The global DC market has experienced consistent growth over the last few years (forecast CAGR ~10 to 28 per cent depending on region and segment) and has been one of the industries that has benefited during the COVID 19 pandemic for a number of reasons including prioritisation of remote working capabilities and an increase in in-home entertainment such as media streaming and gaming.

This builds on underlying demand driven by the rollout of 5G, increase in mobile devices and expanding internet connectivity.

• This has led to an increase in M&A and investment activity in the space as well as an acceleration in the development of new DCs primarily by established carrier-neutral third party operators but also PE fund and REIT backed entities.
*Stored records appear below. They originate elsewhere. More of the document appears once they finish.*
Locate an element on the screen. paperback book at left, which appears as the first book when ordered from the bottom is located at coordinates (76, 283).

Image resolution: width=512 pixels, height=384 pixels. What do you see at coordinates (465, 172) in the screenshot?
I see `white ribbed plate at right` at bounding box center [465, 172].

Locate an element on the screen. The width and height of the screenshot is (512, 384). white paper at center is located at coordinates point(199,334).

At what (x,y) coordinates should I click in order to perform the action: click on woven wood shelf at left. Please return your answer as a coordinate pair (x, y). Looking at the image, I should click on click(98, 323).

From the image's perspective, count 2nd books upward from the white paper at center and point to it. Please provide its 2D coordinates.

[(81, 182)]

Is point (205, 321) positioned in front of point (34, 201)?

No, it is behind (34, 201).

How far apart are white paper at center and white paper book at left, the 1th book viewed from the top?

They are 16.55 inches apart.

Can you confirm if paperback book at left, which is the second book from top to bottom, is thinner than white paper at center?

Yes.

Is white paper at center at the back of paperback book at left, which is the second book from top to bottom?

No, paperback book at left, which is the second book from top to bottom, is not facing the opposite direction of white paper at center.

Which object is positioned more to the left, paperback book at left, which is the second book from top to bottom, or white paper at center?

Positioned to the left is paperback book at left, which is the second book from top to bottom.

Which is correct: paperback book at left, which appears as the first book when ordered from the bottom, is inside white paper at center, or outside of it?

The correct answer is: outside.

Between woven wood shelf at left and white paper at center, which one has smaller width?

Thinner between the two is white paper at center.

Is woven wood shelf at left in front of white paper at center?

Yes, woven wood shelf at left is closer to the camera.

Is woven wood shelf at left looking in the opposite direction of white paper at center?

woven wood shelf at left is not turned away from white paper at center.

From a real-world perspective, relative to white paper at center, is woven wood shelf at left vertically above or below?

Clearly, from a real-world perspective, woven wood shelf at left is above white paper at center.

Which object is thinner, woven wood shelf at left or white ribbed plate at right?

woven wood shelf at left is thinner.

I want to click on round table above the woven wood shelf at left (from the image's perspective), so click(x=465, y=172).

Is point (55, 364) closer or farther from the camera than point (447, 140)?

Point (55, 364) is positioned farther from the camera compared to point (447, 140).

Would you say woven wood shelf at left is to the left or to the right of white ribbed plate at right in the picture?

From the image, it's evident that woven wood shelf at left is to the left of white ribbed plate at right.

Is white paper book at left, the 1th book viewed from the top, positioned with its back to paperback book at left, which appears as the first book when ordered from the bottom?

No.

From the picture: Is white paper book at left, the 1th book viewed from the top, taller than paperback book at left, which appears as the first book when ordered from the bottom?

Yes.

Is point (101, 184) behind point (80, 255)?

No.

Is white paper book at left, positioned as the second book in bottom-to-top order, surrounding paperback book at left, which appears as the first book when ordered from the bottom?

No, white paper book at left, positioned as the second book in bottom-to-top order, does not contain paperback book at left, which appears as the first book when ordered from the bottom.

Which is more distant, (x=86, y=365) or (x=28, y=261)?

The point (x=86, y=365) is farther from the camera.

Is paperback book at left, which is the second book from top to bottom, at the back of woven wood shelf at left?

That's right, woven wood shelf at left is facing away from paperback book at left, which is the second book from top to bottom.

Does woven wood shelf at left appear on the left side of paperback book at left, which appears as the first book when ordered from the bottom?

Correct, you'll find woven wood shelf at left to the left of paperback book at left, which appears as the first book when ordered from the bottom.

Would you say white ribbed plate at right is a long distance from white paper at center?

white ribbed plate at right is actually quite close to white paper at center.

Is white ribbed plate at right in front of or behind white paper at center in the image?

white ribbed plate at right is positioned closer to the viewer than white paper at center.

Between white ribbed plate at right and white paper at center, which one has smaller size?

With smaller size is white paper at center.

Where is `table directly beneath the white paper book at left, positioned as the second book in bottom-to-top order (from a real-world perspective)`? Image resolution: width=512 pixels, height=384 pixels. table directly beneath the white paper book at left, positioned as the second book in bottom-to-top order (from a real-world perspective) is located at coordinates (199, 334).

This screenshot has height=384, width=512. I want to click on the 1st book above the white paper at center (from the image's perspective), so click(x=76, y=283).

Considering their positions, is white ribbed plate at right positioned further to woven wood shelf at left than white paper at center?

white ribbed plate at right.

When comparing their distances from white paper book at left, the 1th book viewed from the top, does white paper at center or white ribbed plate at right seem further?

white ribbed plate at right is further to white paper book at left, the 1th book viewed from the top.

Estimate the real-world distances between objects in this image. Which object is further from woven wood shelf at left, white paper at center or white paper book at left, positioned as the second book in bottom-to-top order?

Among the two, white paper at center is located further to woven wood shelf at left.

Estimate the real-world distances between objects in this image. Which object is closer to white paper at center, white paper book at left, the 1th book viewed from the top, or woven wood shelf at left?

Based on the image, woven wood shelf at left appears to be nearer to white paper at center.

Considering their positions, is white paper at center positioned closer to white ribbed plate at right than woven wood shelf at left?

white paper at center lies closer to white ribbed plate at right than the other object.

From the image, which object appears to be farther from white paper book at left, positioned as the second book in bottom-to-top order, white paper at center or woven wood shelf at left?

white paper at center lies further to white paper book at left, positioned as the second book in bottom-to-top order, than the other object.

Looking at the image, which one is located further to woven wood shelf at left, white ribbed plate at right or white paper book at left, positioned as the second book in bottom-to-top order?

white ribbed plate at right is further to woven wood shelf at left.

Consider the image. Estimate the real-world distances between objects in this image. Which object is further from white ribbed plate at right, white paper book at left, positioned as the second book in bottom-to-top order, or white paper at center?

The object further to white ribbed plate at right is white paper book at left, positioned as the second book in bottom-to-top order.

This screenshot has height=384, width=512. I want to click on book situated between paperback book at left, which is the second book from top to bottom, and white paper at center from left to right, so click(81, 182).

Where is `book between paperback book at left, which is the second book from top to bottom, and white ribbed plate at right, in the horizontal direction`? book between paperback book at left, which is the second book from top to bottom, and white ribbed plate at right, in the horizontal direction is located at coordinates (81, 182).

Several notable transactions by PE funds in 2020 include:

- Stonepeak investing USD1bn alongside ex-Equinix executives to establish APAC DC operator Digital Edge.

- DCP Capital partnering with CITIC Private Equity to lead a $US300 million investment in Hotwon Group

- Gaw Capital closing $US1.3 billion funding for its China DC investment initiative

- Blackstone investing $US150 million in 21 Vianet

- Hillhouse investing $US400 millio in GDS

- Bain Capital’s $US540 millio NASDAQ IPO of Chindata

• In parallel, we are seeing telcos and large companies entering into sale and lease-back arrangements with third-party operators/funds/REITs to optimise balance -sheet structure and manage the large capex and ongoing maintenance requirements for DCs. As an example, in August 2020 Telstra sold its DC in Melbourne to Centuria Industria REIT for $A416.7 million with a 30-year lease back to Telstra.